_EXERCISE DATA:_
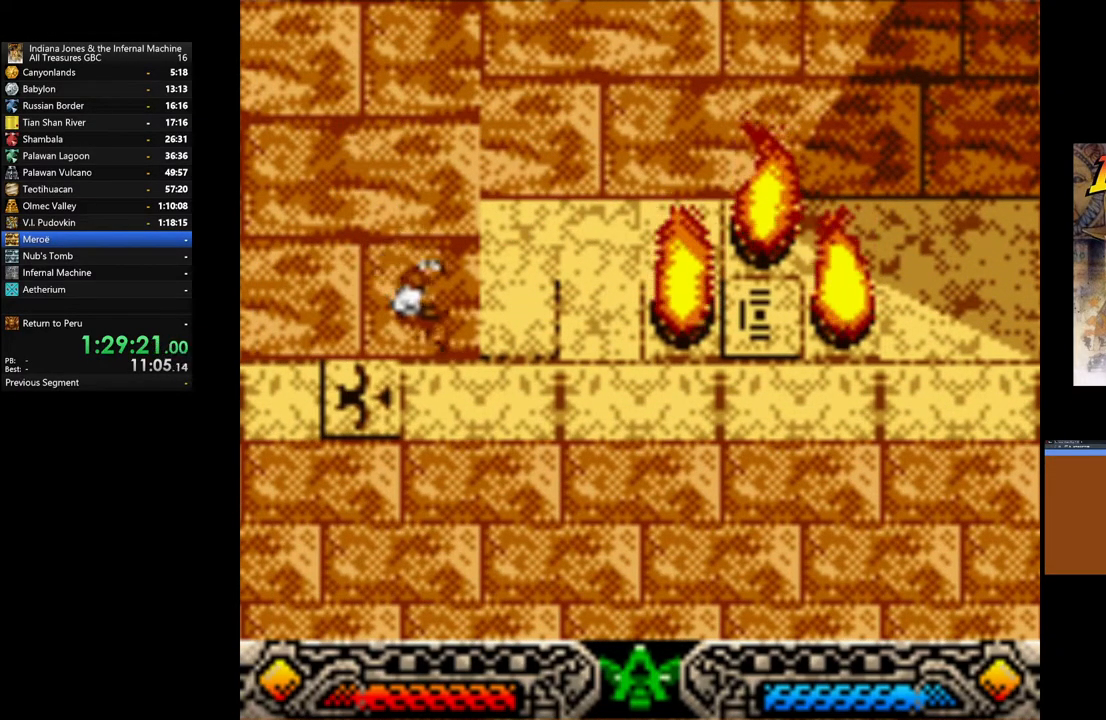
{"buttons": [], "left_stick": "right", "right_stick": "center", "events": [[433, "left_stick", "right"]]}
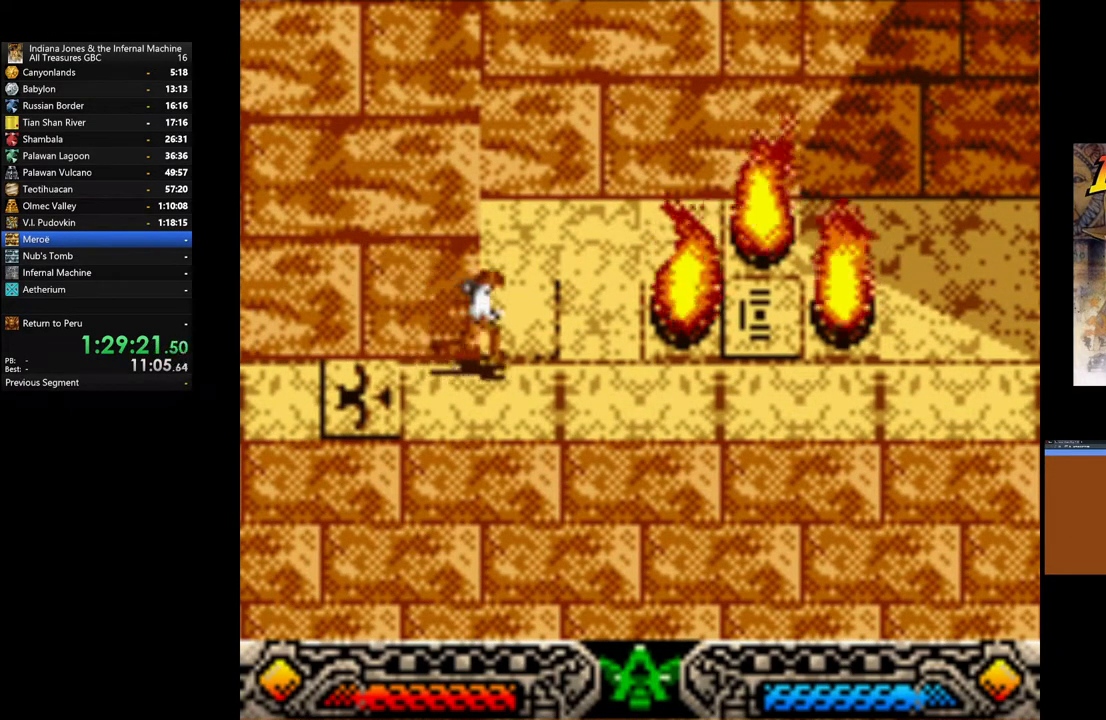
{"buttons": [], "left_stick": "right", "right_stick": "center", "events": []}
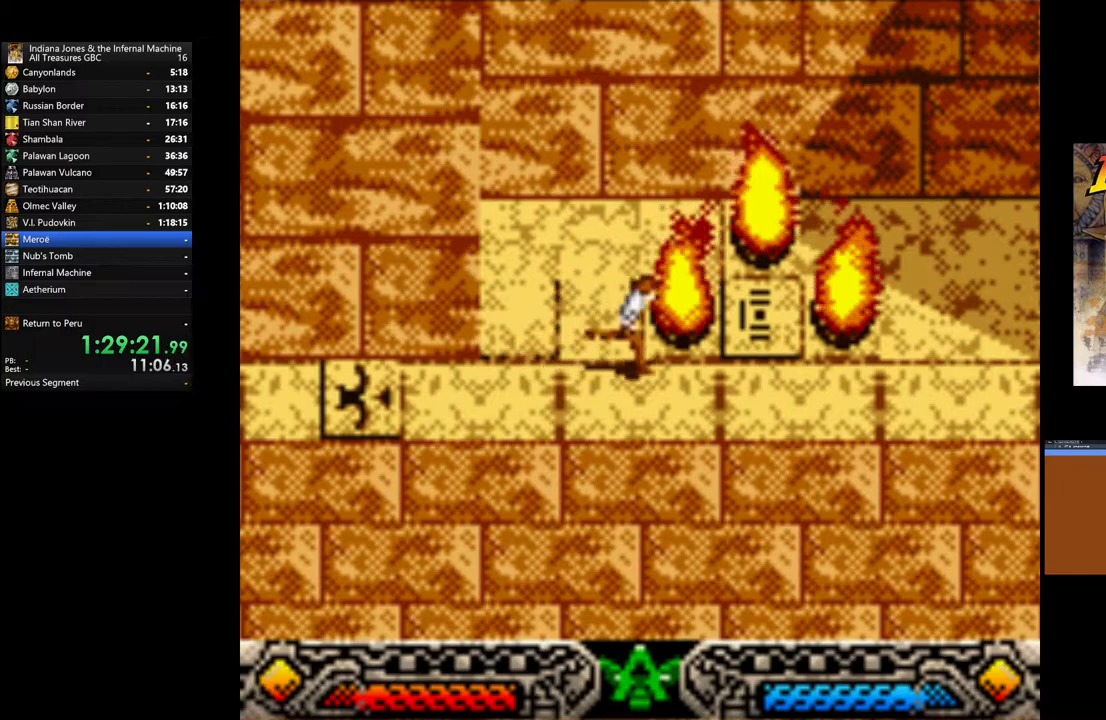
{"buttons": [], "left_stick": "up-right", "right_stick": "center", "events": [[317, "left_stick", "up-right"]]}
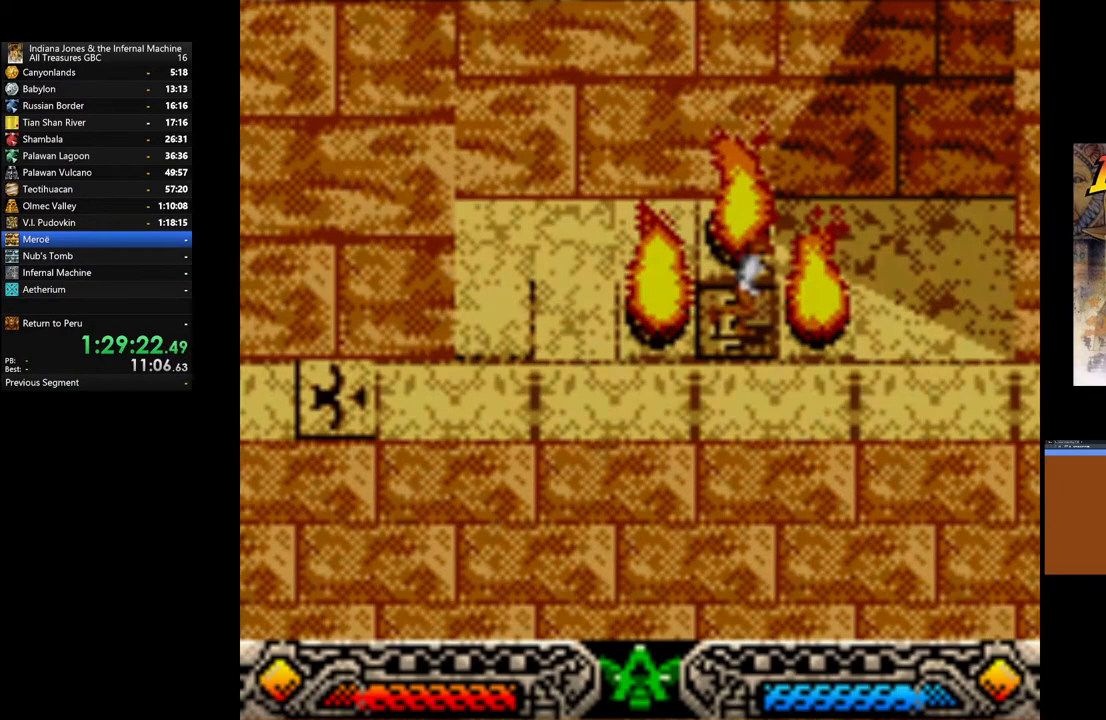
{"buttons": [], "left_stick": "center", "right_stick": "center", "events": [[17, "left_stick", "center"]]}
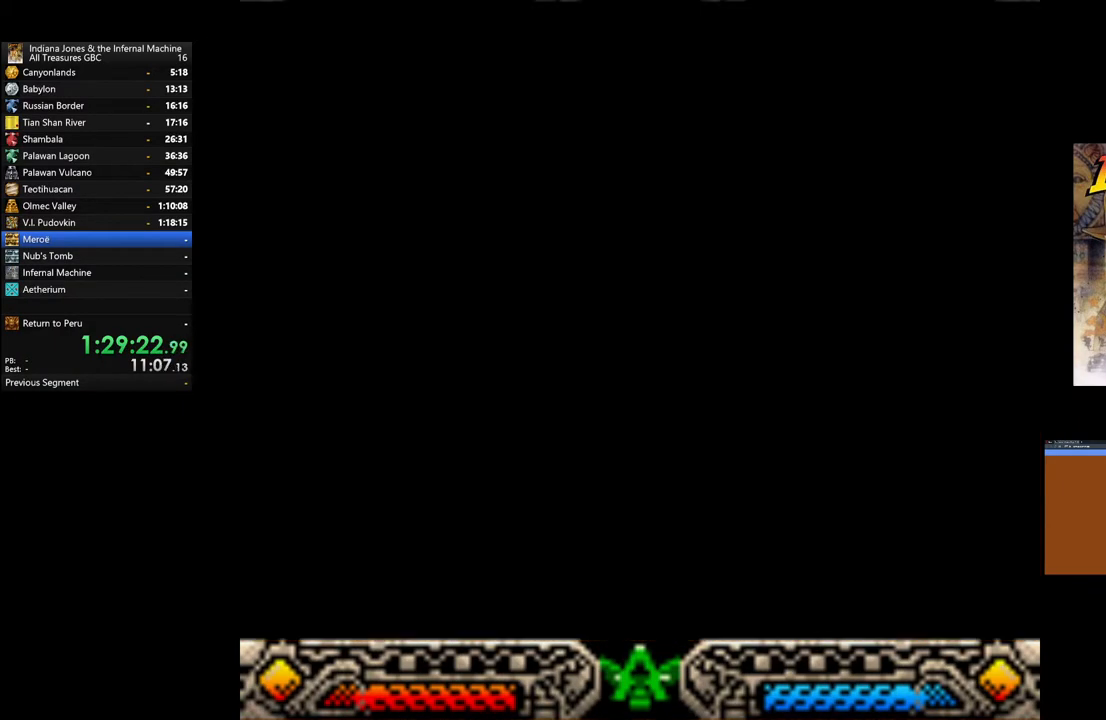
{"buttons": [], "left_stick": "center", "right_stick": "center", "events": []}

_YOUR TASK:_
Retype each line above precisely, please. Skip anything that is a picture.

_WRITTEN REPLY:_
{"buttons": [], "left_stick": "right", "right_stick": "center", "events": [[433, "left_stick", "right"]]}
{"buttons": [], "left_stick": "right", "right_stick": "center", "events": []}
{"buttons": [], "left_stick": "up-right", "right_stick": "center", "events": [[317, "left_stick", "up-right"]]}
{"buttons": [], "left_stick": "center", "right_stick": "center", "events": [[17, "left_stick", "center"]]}
{"buttons": [], "left_stick": "center", "right_stick": "center", "events": []}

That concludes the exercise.